Physical Description
videorecordings (40 hr.) : col.
Language
Hebrew
Notes
This testimony is in Hebrew.
Summary
Videotape testimony of Aharon C., who was born in Opoczno, Poland in 1921, one of seven children. He recounts attending cheder, public school, then Tarbut school; participating in Gordonyah; antisemitic violence; his older brother's emigration to Palestine in 1935; two brothers' conscription; German invasion; one brother's return; anti-Jewish restrictions; Germans taking community leaders for ransom, including his father; the community paying the ransom; his father's appointment to the Judenrat; ghettoization; working in the family bakery; volunteering in a soup kitchen; his assignment to bury corpses from a killing; hiding with his brother and uncle during a round-up; capture by Poles; securing their release with a bribe; hiding in a cemetery (a Polish friend brought him food); returning to his parents in the ghetto; transfer with his family to the Ujazd ghetto; escaping from a deportation train with encouragement from his father; Poles offering him shelter, then robbing him; traveling to Warsaw; returning to Opoczno to retrieve buried money to purchase false papers; assistance from Polish family friends; returning to Warsaw; obtaining false papers; arrest; interrogation and beating by the Gestapo; transfer to the ghetto; forced labor sorting Jewish belongings; escaping; hiding with a Jewish family; contact with Eliezer Geller; joining the Jewish resistance (ZOB); arms training; and participating in missions, including arresting collaborators.

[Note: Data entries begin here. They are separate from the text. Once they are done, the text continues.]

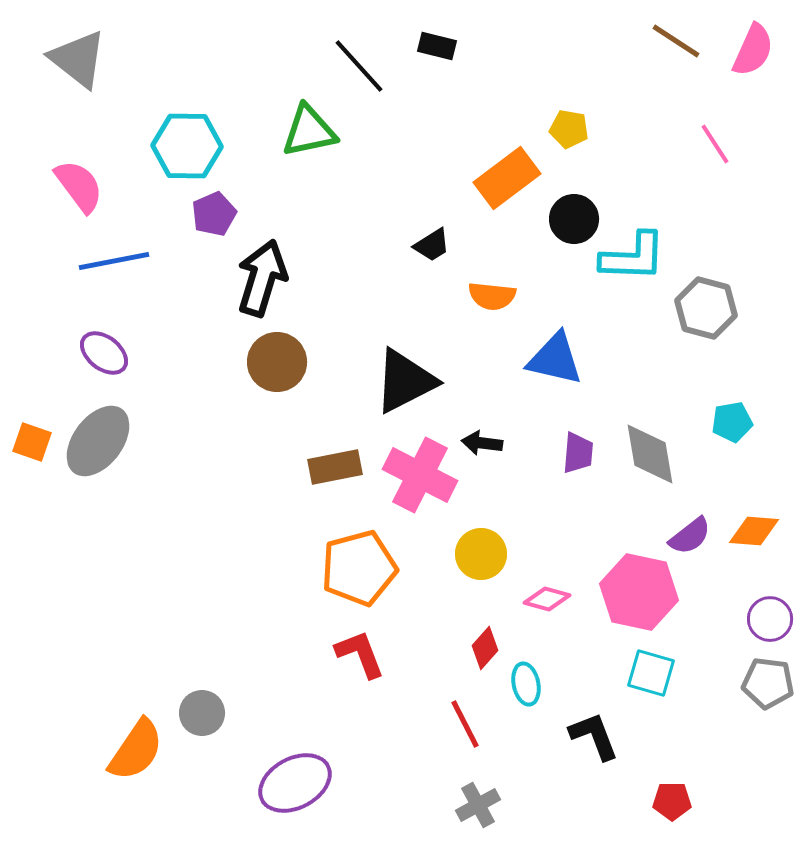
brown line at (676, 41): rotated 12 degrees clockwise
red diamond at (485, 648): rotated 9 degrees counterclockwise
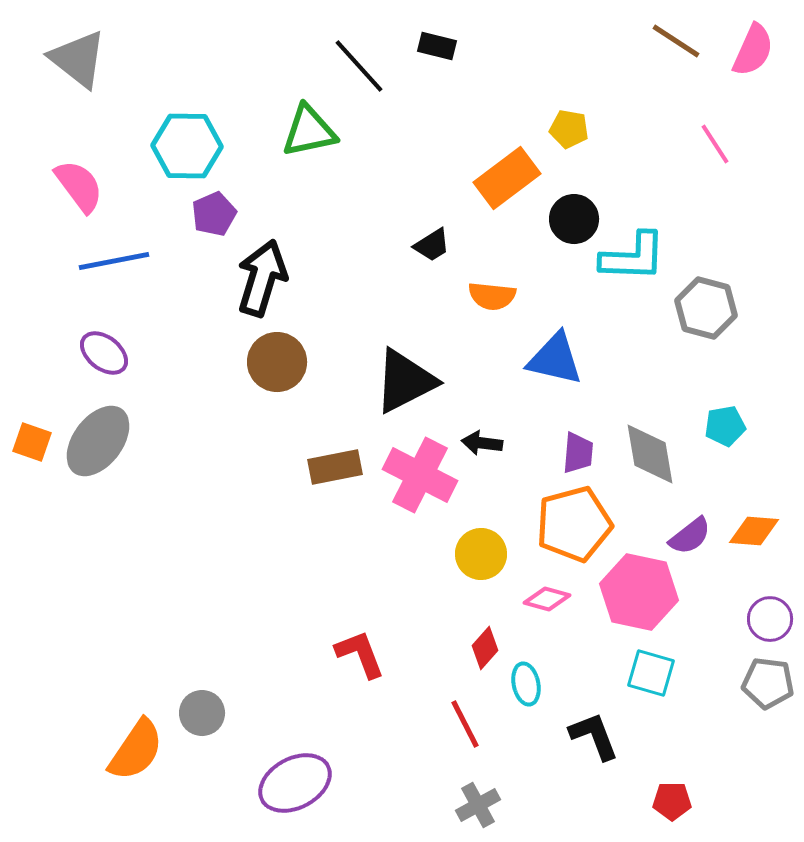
cyan pentagon at (732, 422): moved 7 px left, 4 px down
orange pentagon at (359, 568): moved 215 px right, 44 px up
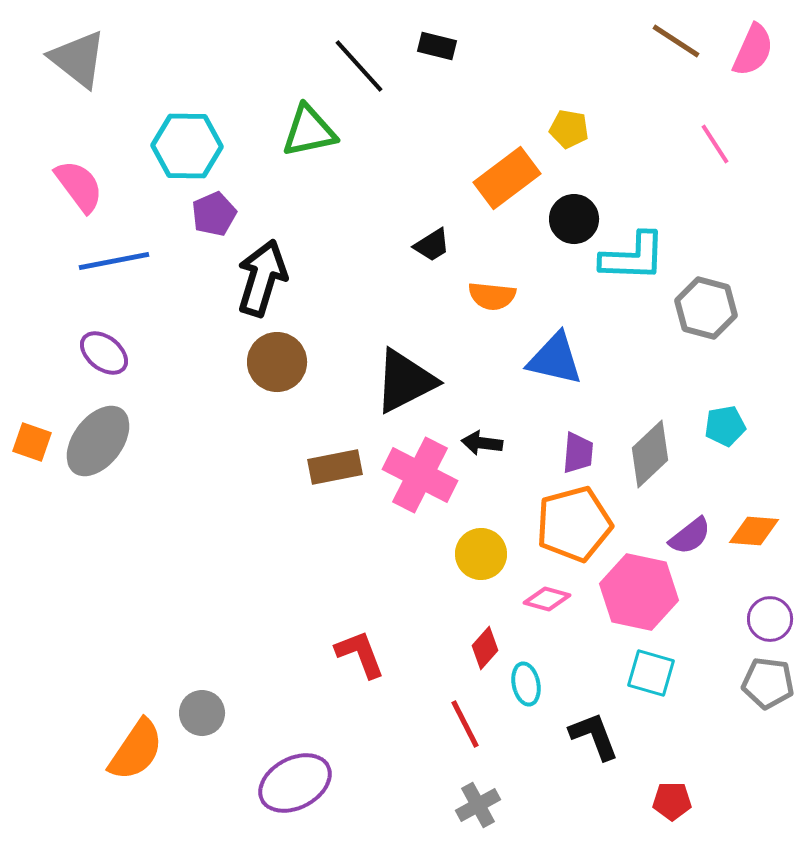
gray diamond at (650, 454): rotated 56 degrees clockwise
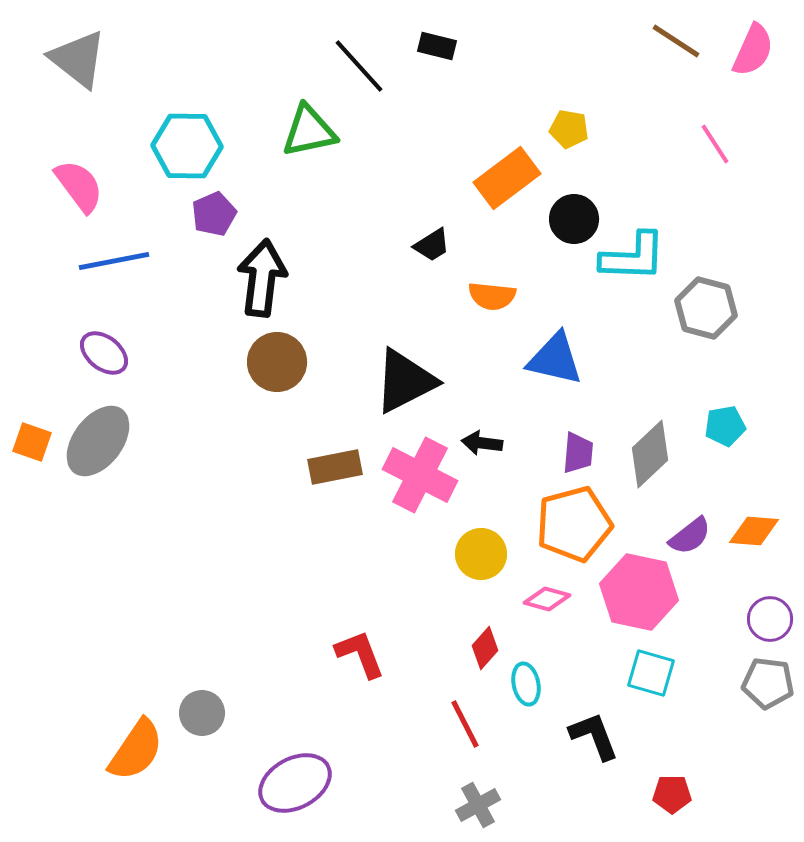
black arrow at (262, 278): rotated 10 degrees counterclockwise
red pentagon at (672, 801): moved 7 px up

Mr. C. recalls the ghetto uprising; escaping with a group through the sewers to a forest; David Nowodworski organizing them; obtaining supplies from friendly Poles; other ghetto fighters joining them; receiving weapons from the Polish Communist Party (PPR); moving to another forest; joining Armia Ludova partisans; skirmishes with the right wing Armia Krajowa (AK); a Soviet air drop of weapons and supplies; blowing up German trains; his unit's dissolution; many casualties from German attacks; liberation by Soviet troops; interrogating German POWs; joining the Soviet militia in Mińsk Mazowiecki; guarding Jewish refugees; traveling with the Soviet Army to Praga; returning to Mińsk Mazowiecki; meeting Abba Kovner in Lublin; interrogating AK members; traveling to Warsaw; meetings with Yitzhak Zuckerman and Marek Edelman; discussions of revenge; returning to Mińsk Mazowiecki; marriage; briefly returning to Opoczno; joining a group emigrating to Palestine; receiving documents as Greek Jews; traveling through Poland to Slovakia, then boarding a Red Cross train to Romania; living three months each in a kibbutz in Alba Iulia, then Bucharest; illegal emigration by ship from Constanța to Palestine; interdiction by the British; release; reunion with his brother; his wife's uncle hosting a Jewish wedding by a rabbi for them; working as a baker; being drafted into the Haganah; and serving in the 1948 Arab-Israel War and 1956 Sinai Campaign. Mr. C. provides many details of his experiences. He shows photographs.
Format
Archives or Manuscripts
Added to Catalog
June 01, 2002
References
Aharon C. Holocaust Testimony (HVT-1844). Fortunoff Video Archive for Holocaust Testimonies, Yale University Library.
Cite as
Aharon C. Holocaust Testimony (HVT-1844). Fortunoff Video Archive for Holocaust Testimonies, Yale University Library.